Masz zapewne na myśli siodło wojskowe wz.36. Zdaje się, ze puśliska były opisane razem z całym siodłem. O ile koledzy mnie nie uprzedzą...wieczorem podam Ci najwazniejsze dane.


Te, purysta językowy!!! A ja widziałem takie siodło, znaczy kulbakę na własne oczy! :lol:

PostNapisane: 14 sie 2009, o 10:15
przez Lookas
noo widzisz......to pewnie zauwazyłes róznicę:)
Pochwal się, gdzie widziałeś:)

a co do puryzmu....analogicznie można by nazywac rower - samochodem. W końcu kiedyś także tak go nazywano:) Jeśli już uczymy młodszych kolegów, róbmy to z sensem. Inaczej do śmierci bedziemy zgrzytać zebami nad poziomem naszej kawalerii:)

PostNapisane: 14 sie 2009, o 14:35
przez Piotrek
Kulbakę mogłeś widzieć, chociaż niekoniecznie polską wz. 36 ;)
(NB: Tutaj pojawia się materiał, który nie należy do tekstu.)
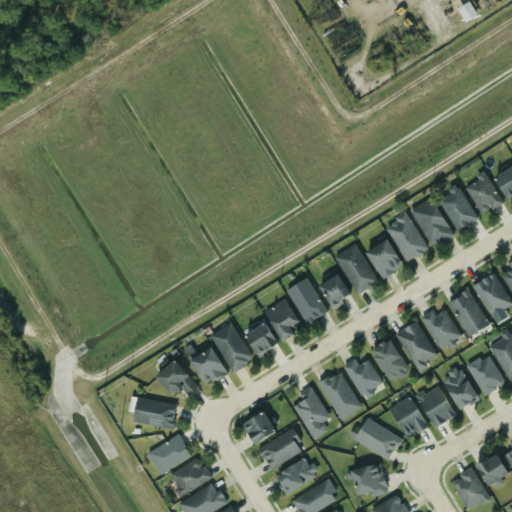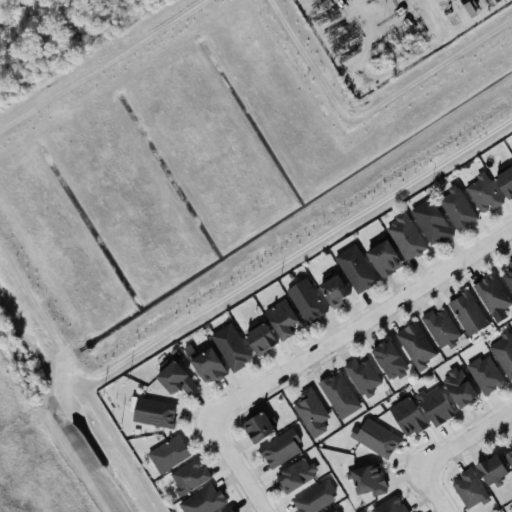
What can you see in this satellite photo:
building: (465, 11)
building: (511, 154)
building: (503, 182)
building: (504, 182)
building: (480, 193)
building: (481, 193)
building: (454, 208)
building: (455, 208)
building: (429, 221)
building: (428, 222)
building: (404, 237)
building: (404, 237)
building: (380, 259)
building: (382, 259)
building: (354, 268)
building: (353, 269)
building: (506, 275)
building: (507, 277)
building: (332, 290)
building: (330, 292)
building: (490, 294)
building: (490, 294)
building: (304, 300)
building: (305, 301)
building: (465, 312)
building: (466, 312)
building: (279, 319)
building: (278, 320)
road: (360, 324)
building: (439, 327)
building: (439, 328)
building: (258, 339)
building: (256, 340)
building: (413, 345)
building: (414, 345)
building: (228, 347)
building: (229, 347)
building: (502, 354)
building: (503, 355)
building: (386, 360)
building: (203, 366)
building: (205, 366)
building: (483, 374)
building: (483, 374)
building: (361, 376)
building: (361, 377)
building: (172, 379)
building: (173, 379)
building: (455, 388)
building: (337, 395)
building: (337, 395)
building: (433, 405)
building: (432, 406)
building: (151, 412)
building: (152, 412)
building: (309, 412)
building: (310, 412)
building: (405, 417)
building: (405, 417)
building: (254, 427)
building: (256, 427)
building: (373, 437)
building: (373, 438)
road: (466, 438)
building: (279, 448)
building: (278, 449)
building: (165, 454)
building: (167, 454)
building: (508, 454)
building: (509, 456)
road: (236, 466)
building: (489, 469)
building: (487, 470)
building: (293, 475)
building: (294, 475)
building: (187, 476)
building: (186, 477)
building: (366, 480)
building: (365, 481)
building: (467, 489)
building: (467, 489)
road: (433, 490)
building: (312, 498)
building: (314, 498)
building: (200, 500)
building: (201, 501)
building: (387, 505)
building: (388, 505)
building: (332, 510)
building: (226, 511)
building: (227, 511)
building: (334, 511)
Wedle Pana Lesława Kukawskiego, używanie pojęcia kulbaka do XX - wiecznych siodeł wojskowych jest błędem, jako że kulbaka to siodła transportowe z wieków ubiegłych. Przyznać jednak trzeba, że jest to pojęcie bardzo rozpowszechnione, nawet we wspomnieniach ułani piszą o kulbakach. Co ciekawe, pojęcie to dotyczy na ogół siodeł żołnierskich, o oficerskich nie mówiono na ogół w ten sposób. Przykłady można by mnożyć. Popularnie używa się pojęcia replika, kiedy tak na prawdę mamy na myśli kopię. Replika bowiem to ponowny egzemplarz oryginału, wykonany na jego podstawie, PRZEZ JEGO TWÓRCĘ. Tak więc istniejące na rynku szable, to kopie a nie repliki. To samo jest z siodłami, itd. Kolejne często stosowane uproszczenie. To tak jak przed 1989 r. na stacje benzynowe mówiło się CPN, niektórzy do dziś jeszcze tak mówią :)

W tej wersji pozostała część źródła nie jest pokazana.